Ao entoar os primeiros acordes na guitarra de “Oh, Pretty Woman”, o músico Wagner Bernardo de Figueiredo, 64, de São Paulo, assustou-se. Ele havia esquecido a canção que está no repertório dos seus shows há 20 anos.
“Foi ridículo. Somos em três [músicos], e eles não acreditaram, achavam que estava estava tirando sarro, brincando. Não saiu, não aconteceu. Achei que estivesse com princípio de mal de Alzheimer”, lembra ele.
Recuperado da cirurgia, retomou a rotina, mas nos meses seguintes passou a ter falhas de memória. “Levantava para ir ao banheiro ou pegar alguma coisa dentro de casa e me perguntava: o que é que vim fazer aqui mesmo?”
Além dos esquecimentos, Figueiredo diz que começou a se sentir “nervosinho” demais, apresentar queda de cabelo e desequilíbrio corporal. “Começava a andar em linha reta e ia para a diagonal. Tudo muito esquisito.”
Ao pesquisar sobre o assunto na internet, ele e a mulher descobriram um estudo em andamento no InCor (Instituto do Coração) do Hospital das Clínicas da USP que investiga disfunções cognitivas causadas pela Covid-19, mesmo em pessoas assintomáticas ou que tiveram sintomas leves da doença.
À época, vários relatos como o do músico começaram a chegar para a neuropsicóloga Lívia Stocco Sanches Valentin, professora da USP e autora do estudo.
Alguns deles: “Lembro-me de fazer o pedido da comida e de pagar por ele. Mas não me lembro de ter comido”. “Dormi em pé tomando banho.” “Meu marido sofreu traumatismo craniano enquanto andava de bicicleta e dormiu.” “Tive que vender minha moto, desaprendi a andar, não consigo mais ter coordenação e nem equilíbrio para ficar em cima dela!”.
Hoje, mais 400 pacientes “recuperados” da Covid-19 estão sendo acompanhados na pesquisa que investiga o uso de um jogo digital chamado MentalPlus na avaliação e reabilitação da função cognitiva, uma espécie de “musculação mental”.
Segundo Valentin, resultados preliminares indicam que 80% dos seus pesquisados relatam dificuldade de concentração ou atenção, perda de memória ou dificuldade para lembrar-se das coisas, além de mudanças comportamentais e emocionais e queda da coordenação motora.
A hipótese, explica a pesquisadora, é que a infecção viral possa afetar a função executiva do cérebro. De acordo com ela, o quadro é passível de reversão por meio de exercícios cognitivos específicos.
Figueiredo diz que, com os exercícios propostos pelo jogo, conseguiu melhorar “uns 70%” a sua função cognitiva. Mas, como precaução, passou a deixar a sequência melódica das músicas de lado para não passar pelo apuro anterior.

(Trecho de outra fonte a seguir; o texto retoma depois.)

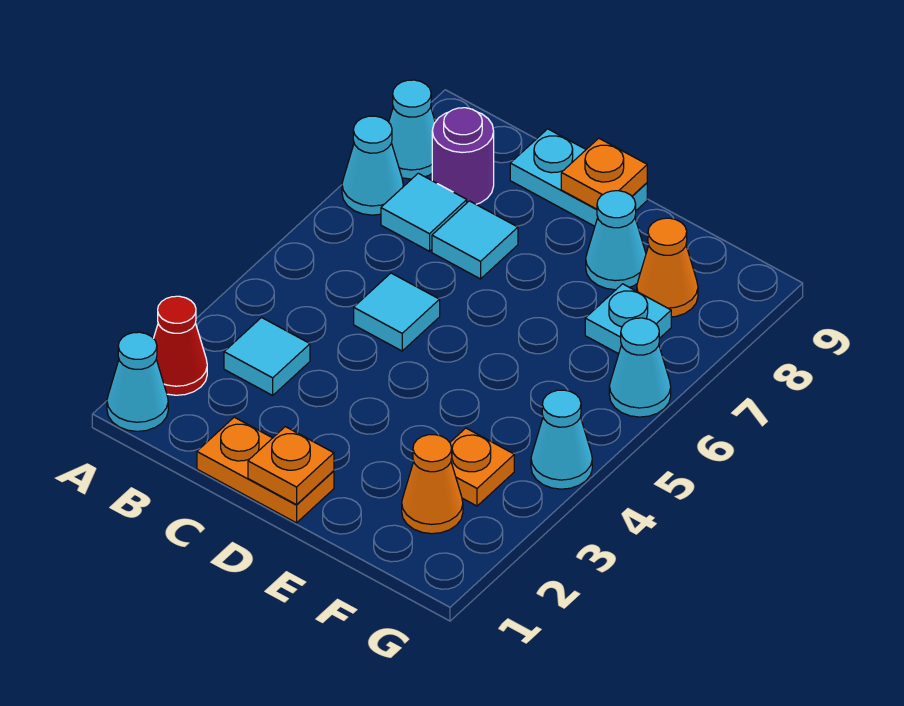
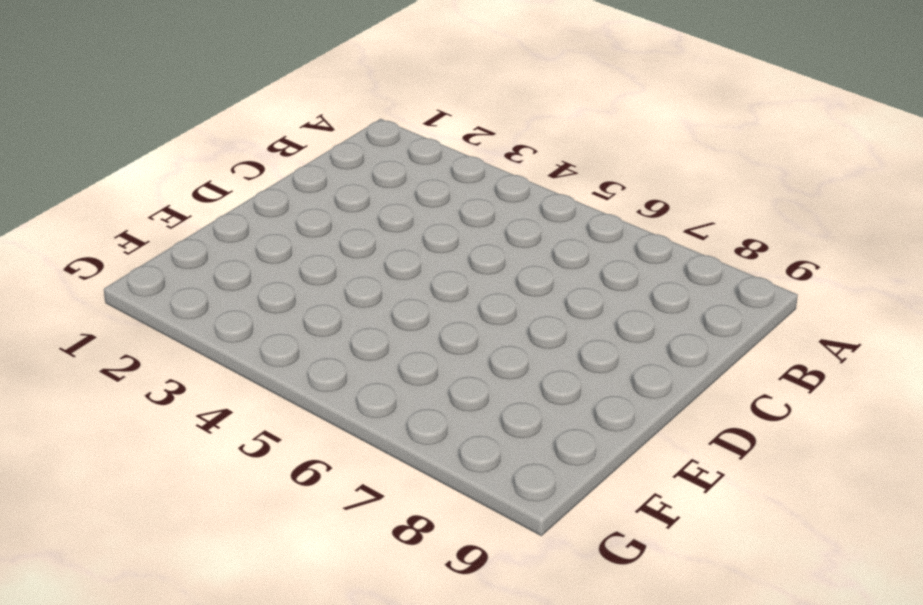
none -> cyan cone A1 level 1
none -> red cone A2 level 1
none -> cyan cone A7 level 1

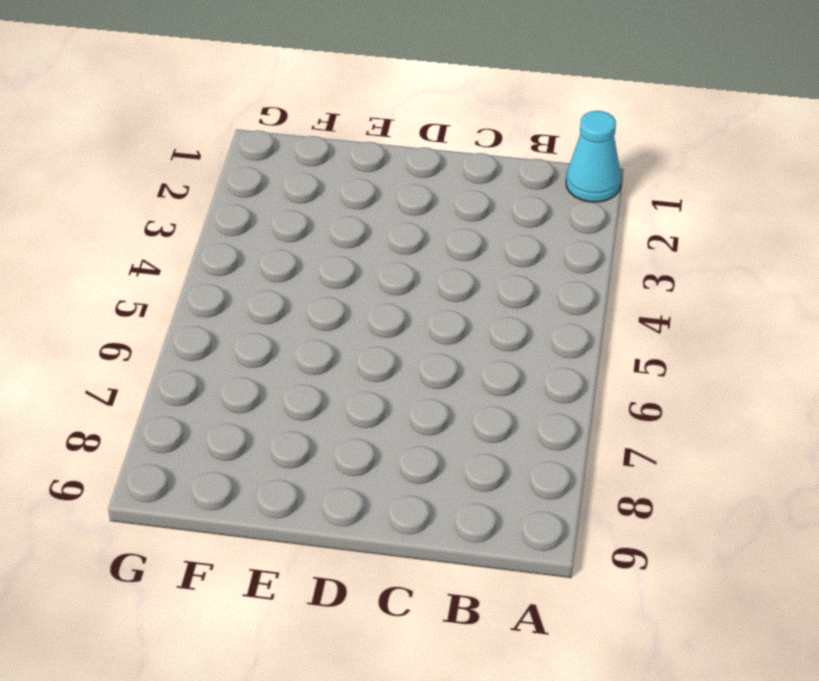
none -> red cone A2 level 1
none -> cyan cone A7 level 1
none -> cyan cone A8 level 1

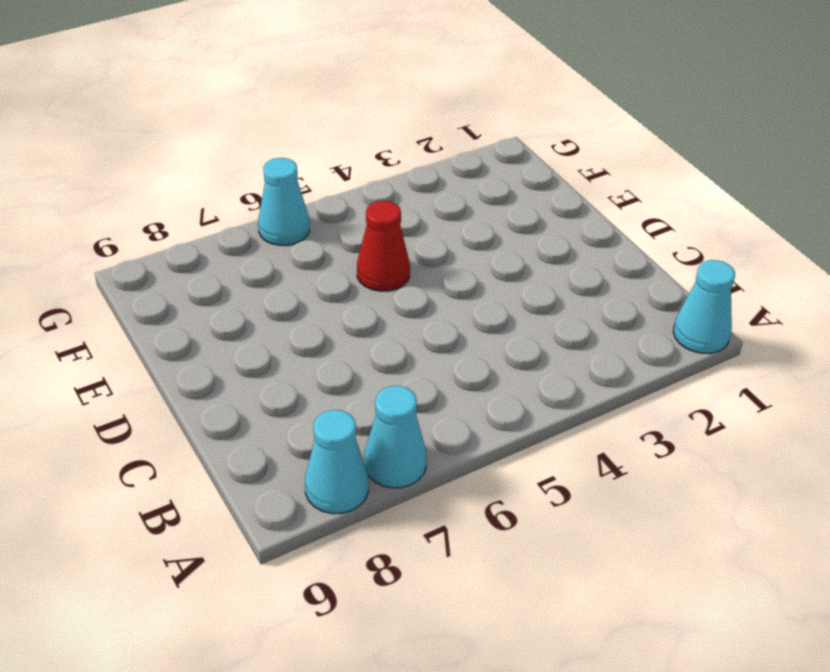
red cone E5 level 1 -> red cone A2 level 1
none -> cyan tile B3 level 1
none -> cyan tile B7 level 1
none -> purple round brick B8 level 1

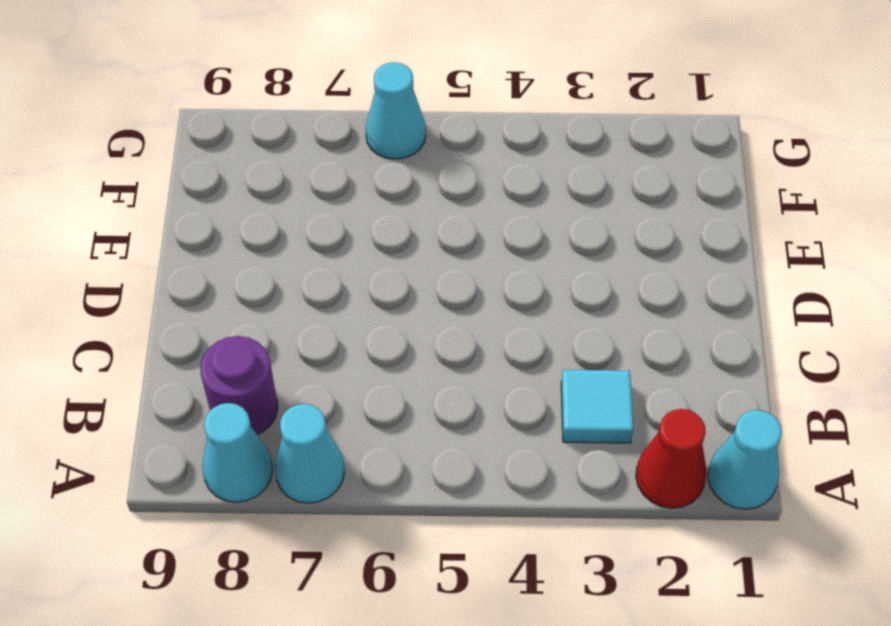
none -> cyan tile B7 level 1
none -> orange plate C1:D1 level 1
none -> cyan tile C5 level 1

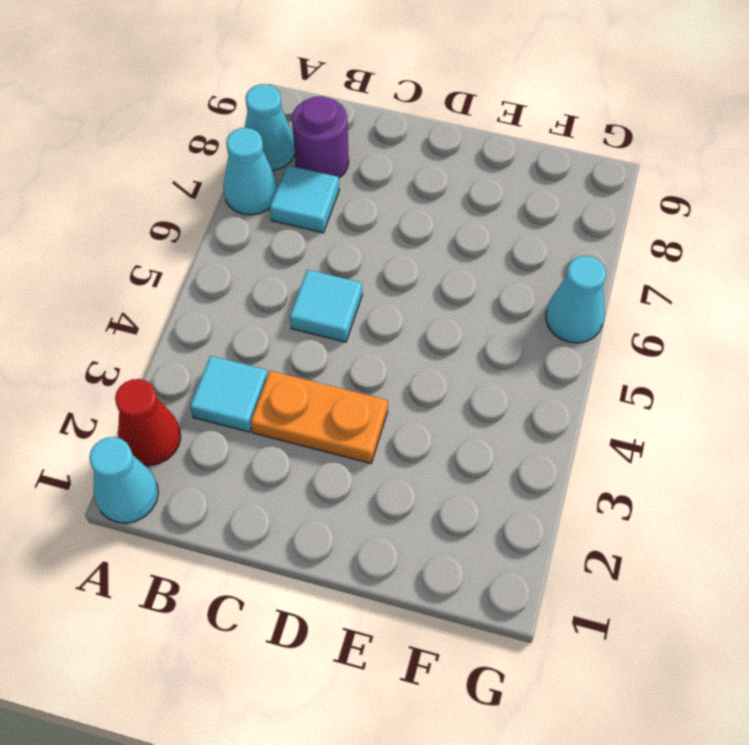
orange plate C3:D3 level 1 -> orange plate C1:D1 level 1
none -> cyan tile C7 level 1
none -> cyan plate C9:D9 level 1
none -> cyan cone E8 level 1

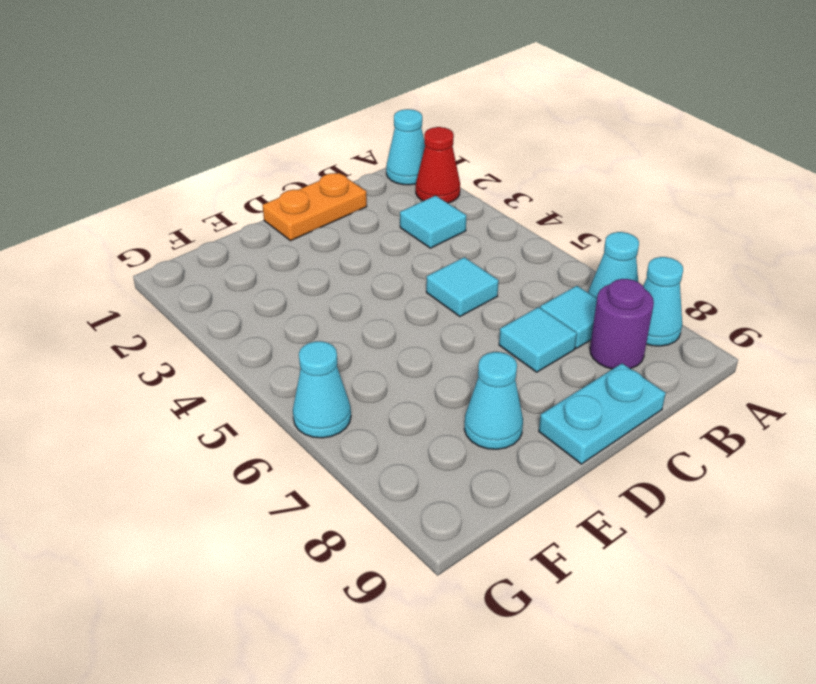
none -> orange cone F2 level 1
none -> orange plate F3 level 1
none -> cyan plate F7 level 1

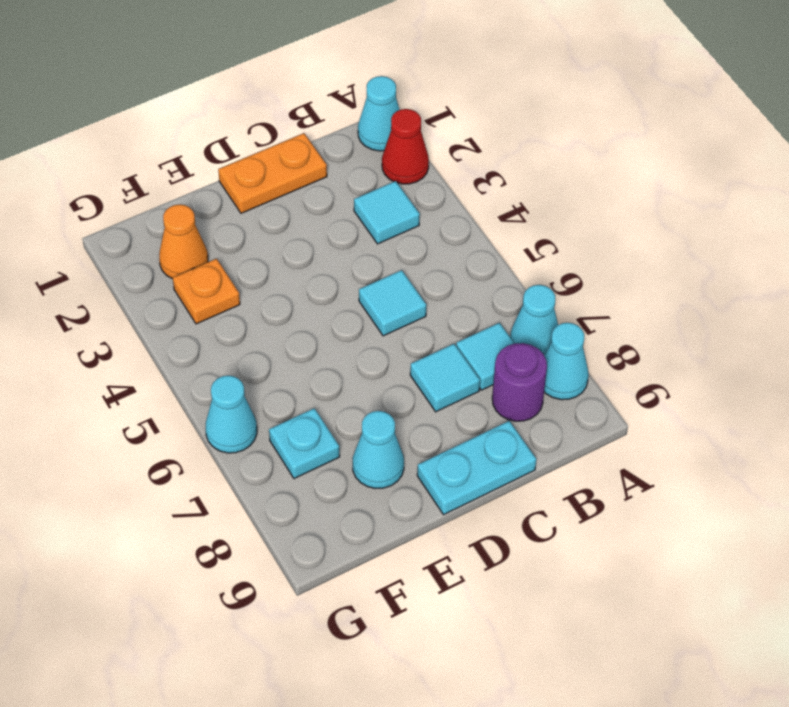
none -> orange cone F8 level 1
none -> cyan cone G4 level 1
none -> orange plate D1 level 2

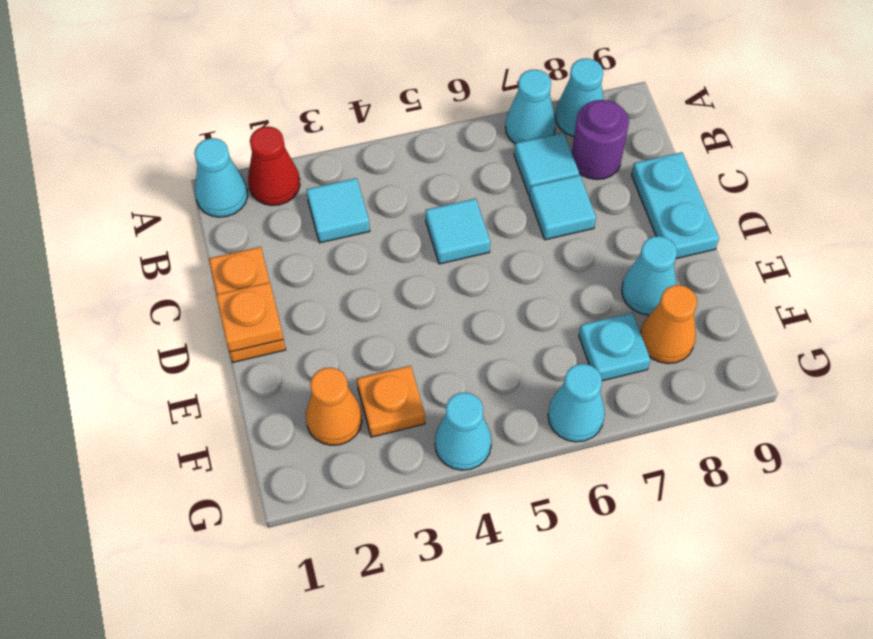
none -> orange plate D9 level 2

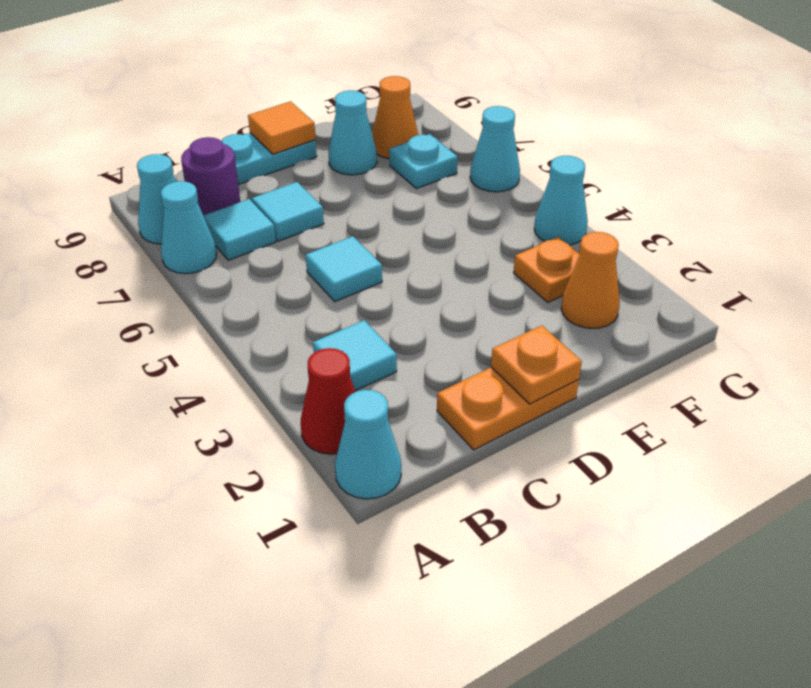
orange tile D9 level 2 -> orange plate D9 level 2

Quase um ano depois do início da pandemia no Brasil, muitas pessoas, assim como o músico, têm travado lutas diárias contra as sequelas tardias da Covid-19.
A dona de casa Liliane da Luz, 36, por exemplo, teve confirmação da Covid-19 em junho de 2020. À época, teve perda de paladar e de olfato, limitações que a acompanham até hoje.
“Não sinto nem gosto nem cheiro. Arroz e carne já queimaram. Tive dificuldade no começo, precisei colocar despertador para ficar atenta ao tempo da comida.”
Resultados preliminares de uma outra pesquisa com pacientes recuperados da doença, acompanhados pela FMRP (Faculdade de Medicina de Ribeirão Preto) da USP, revelam que 64% têm algum sintoma persistente seis meses depois do início da infecção.
O médico Marco Tulio Ribeiro, vice-presidente da Sociedade Brasileira de Medicina de Família e Comunidade e professor na Universidade Federal do Ceará, afirma que na atenção primária têm aparecido muitos pacientes com queixas respiratórias, motoras ou emocionais após a infecção pelo coronavírus.
Abalos na saúde mental também são frequentes, inclusive entre as pessoas que não precisaram de internação, segundo ele. “Medo de se infectar novamente, medo de ir para o hospital e ter que ficar internado. Há muitos casos de ansiedade, de depressão e de estresse pós-traumático, inclusive de familiares dos doentes”, relata.
É o caso do motorista Pedro Souza Scapellini, 38. Em julho passado, ele teve diagnóstico de Covid, com sintomas leves como perda de paladar, olfato, dores atrás dos olhos e prostração forte.
Ele conta que, após se curar da Covid, foi tomado pela apatia, um desânimo que nunca havia sentido. “Não tinha vontade de fazer nada. Se me deixassem, ele ficava na cama o dia todo.”
Em setembro, ele procurou um psiquiatra, que diagnosticou depressão.